Ghosts is award-winning author and journalist, Dolly Alderton’s debut novel. It’s not the sort of book I’d normally turn to -a kind of Bridget Jones-style take on contemporary dating with lots of pop culture references, romance and a little bit of pathos on the side- and yet, I have to say I really enjoyed it. It’s a quick read, and for the most part, quite light but it includes several really tender moments which made me stop in my tracks. The novel follows food writer Nina, as she turns thirty two and attempt to navigate the world of online dating whilst the majority of her friends are having babies and settling into married life. The thing which make Ghosts a little different from other books of this type I’ve read, is Nina’s relationship with her parents. Her mother, aged 65, appears to be having a rather late version of a midlife crisis. She’s changed her name and suddenly developed an interest in feminism and philosophy. Her father, aged 77, is showing signs of dementia. Though the
novel shies away from using the kind of specific terminology usually found in dementia narratives, Bill’s prognosis is very apparent in his behaviour: he wanders back to his childhood home, he doesn’t recognise friends and family members, he becomes increasingly irritable.
I was not expecting to be so moved by Alderton’s portrayal of Bill and the way his wife and daughter react to his condition. It’s tenderly drawn and incredibly accurate. There is a real sense of Bill’s frustration. He’s an intellectual who is used to being respected and listened to. His constant refrain throughout the novel is “nobody’s listening. Nobody’s taking me seriously.” He’s aware enough to know he is being infantilised but too confused to realise that the things he’s saying are increasingly nonsensical. I thought Alderton perfectly captured the early stages of a dementia diagnosis when the person is aware that something isn’t quite right. I also loved her observation that Bill, with dementia, was not less like himself, but rather a kind of condensed version of himself with his personality, interests and affectations much more concentrated than before. I’ve noticed this happening with several people I’ve known personally but never been able to put words to the phenomena before.
I also thought Alderton was particularly strong in her descriptions of how Bill’s wife reacts to his condition. At first Nancy seems incredibly blazé and sometimes dismissive. She argues constantly with her husband and doesn’t seem to take his dementia seriously. As Bill’s illness develops and they’re forced to source a carer to help them manage, Nancy begins to articulate her anger and fear. There’s a wonderful, very believable scene, where she speaks honestly about her fear of losing both her husband and her own sense of self. She doesn’t know who she’ll be without him. She’s had hopes for their retirement that she knows will never come to pass now.

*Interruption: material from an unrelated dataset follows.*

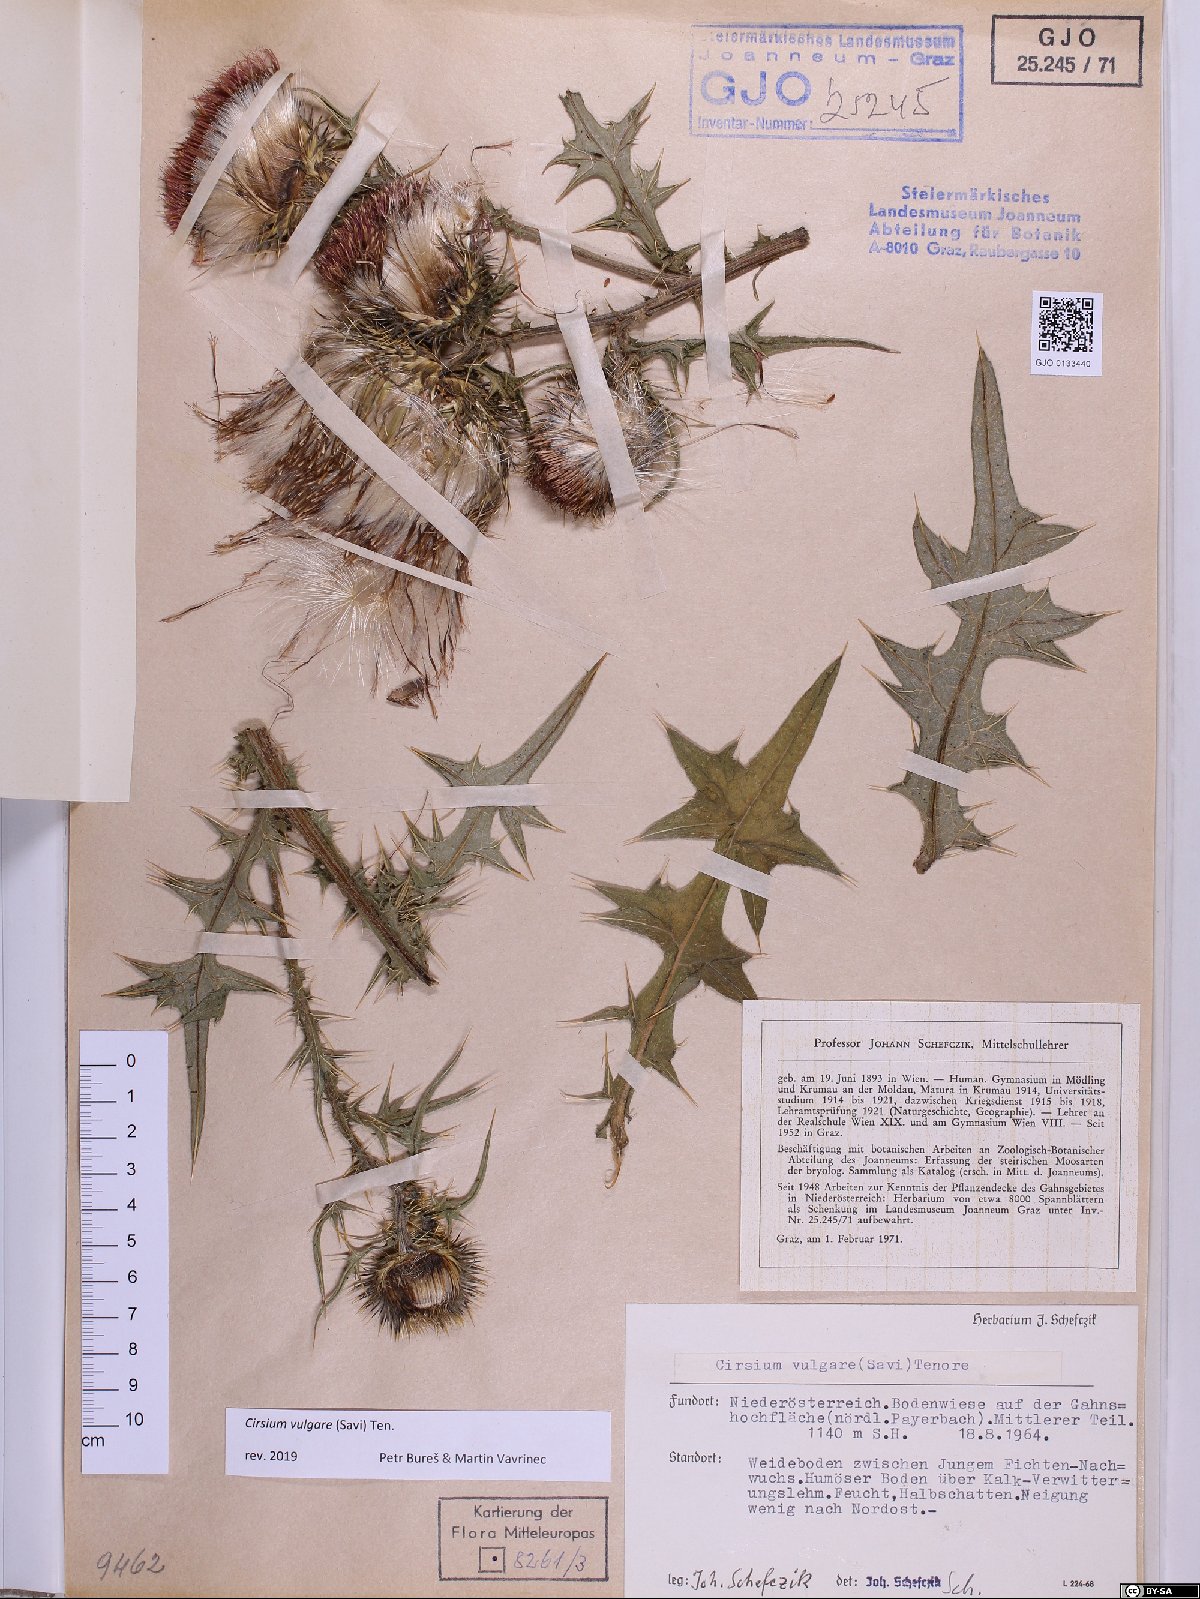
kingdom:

These same notions of hope deferred and identity re-imagined are best explored in the character of Nina. Alderton writes Nina as an incredibly believable thirty something juggling career, relationship, friends and family responsibility. As her father’s condition declines she’s forced to re-imagine her relationship with him. She can no longer turn to him for support and solace. She is now her father’s carer. It is hard for her to accept this role reversal and the realisation that her father might not be there to walk her down the aisle or to meet his grandchildren. The future will be different from how Nina has imagined in.
I wasn’t expecting to enjoy Ghosts quite as much as I did, or to discover such a fantastically well-drawn description of an intellectual man, living with dementia, a character I don’t often come across.